Quels sont maintenant les problèmes des banques ?

par Patrick Artus, directeur de la recherche et des études économiques de Natixis

De l'été 2008 au 1er trimestre 2009, les problèmes essentiels des banques ont été d'une part l'accès à la fois à la liquidité et aux ressources longues et d'autre part la recapitalisation des pertes subies sur les portefeuilles d'actifs.

Mais cette situation évolue rapidement à partir du 2ème trimestre 2009. Le fonctionnement des marchés interbancaires redevient normal, les ratios de fonds propres sont redevenus élevés.

Les banques sont aujourd'hui confrontées à des difficultés différentes :

  • même s'il y a amélioration, le coût des ressources à long terme est toujours élevé, ce qui impose une transformation accrue ;
  • retour progressif des marchés du crédit bancaire à une situation d'excès d'offre, d'où l'écrasement des marges de taux d'intérêt sur les crédits qui rend à nouveau non rentable l'activité d'intermédiation traditionnelle ;
  • situation macroéconomique qui fait prévoir la poursuite de la hausse des taux de défaut des entreprises comme des ménages. 

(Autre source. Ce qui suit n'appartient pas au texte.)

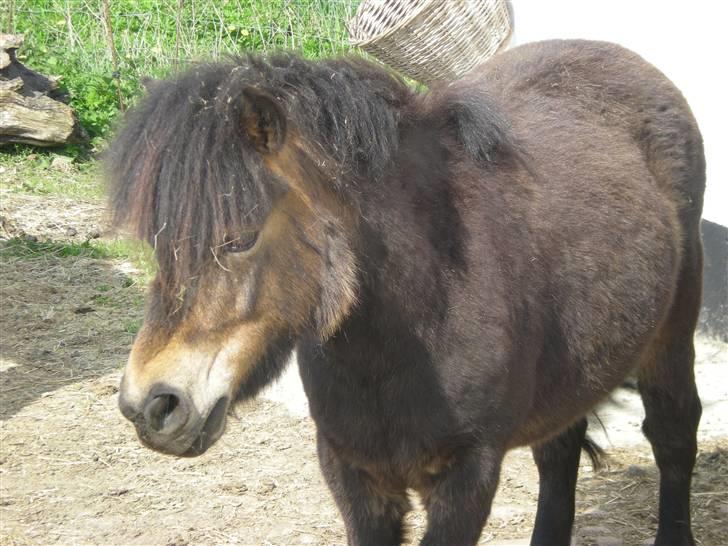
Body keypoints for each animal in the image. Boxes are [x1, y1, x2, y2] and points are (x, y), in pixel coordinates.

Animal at [108, 41, 704, 544]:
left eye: (241, 238)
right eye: (156, 241)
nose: (149, 406)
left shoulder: (468, 478)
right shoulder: (353, 474)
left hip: (672, 333)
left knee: (673, 433)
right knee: (559, 454)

1. La crise bancaire de la période été 2008 – début 2009

Après la faillite de Lehman, les banques (nous regardons les situations des Etats-Unis, du Royaume-Uni et de la zone euro) sont confrontées : 

  • à l'arrêt des marchés interbancaires ;
  • aux pertes sur les portefeuilles d'actifs dues à l'effondrement des prix des actifs, d'où la nécessité de recapitalisation ;
  • à l'impossibilité d'émettre d'autres dettes à moyen-long termes que les dettes garanties par les Etats.

Cette phase de la crise est aujourd'hui terminée :

  • les marchés interbancaires fonctionnent à nouveau normalement grâce à l'intervention des Banques Centrales ;
  • les banques disposent de réserves de liquidités importantes ;
  • les pertes ont été recapitalisées et les ratios de fonds propres des banques sont élevés ;
  • le coût des financements à long terme s'est réduit fortement et les banques peuvent émettre à nouveau à long terme.

2. Les problèmes nouveaux et à venir des banques

La situation des banques s'est donc beaucoup modifiée et leurs problèmes sont devenus différents.

D'une part, l'équilibre des marchés du crédit bancaire revient vers sa situation d'avant la crise qui est une situation d'excès d'offre, surtout en ce qui concerne les crédits aux entreprises :

  • les banques deviennent beaucoup moins restrictives dans la distribution de crédit ;
  • la demande de crédit immobilier des ménages se redresse, mais la demande de crédit à la consommation et de crédit aux entreprises reste faible ;
  • les marges de taux d'intérêt sur les crédits se resserrent, aux Etats-Unis, au Royaume-Uni et dans la zone euro.

Le retour des marchés du crédit bancaire vers la situation d'excès d'offre est donc déjà en train de faire disparaître la rentabilité de l'activité de prêt bancaire (d'intermédiation) aux Etats-Unis et dans la zone euro.

Le second problème des banques, qui aggrave le premier qui vient d'être décrit, est l'évolution de l'équilibre macroéconomique. Même s'il y a amélioration, la croissance reste très faible et insuffisante pour empêcher :

  • la poursuite de la dégradation de la situation financière des entreprises, surtout dans la zone euro donc de la hausse des défauts d'entreprises ;
  • la poursuite des pertes d'emplois et de la montée du chômage, d'autant plus qu'il reste en Europe un fort déficit de productivité à corriger. 

Au total, les banques ne vont plus être affectées par leurs portefeuilles d'actifs ou par leur capacité à se financer à court terme ou à long terme, mais par l'écrasement des marges de la banque de détail avec :

  • le retour à une situation d'excès d'offre (donc de marges de taux d'intérêt faibles) sur le marché du crédit bancaire ;
  • la poursuite de la hausse des défauts des ménages et des entreprises.

L'écrasement des marges sur les crédits va aussi pousser les banques à une transformation accrue, afin d'utiliser des ressources courtes peu chères et non seulement des ressources longues encore chères pour financer les emplois longs.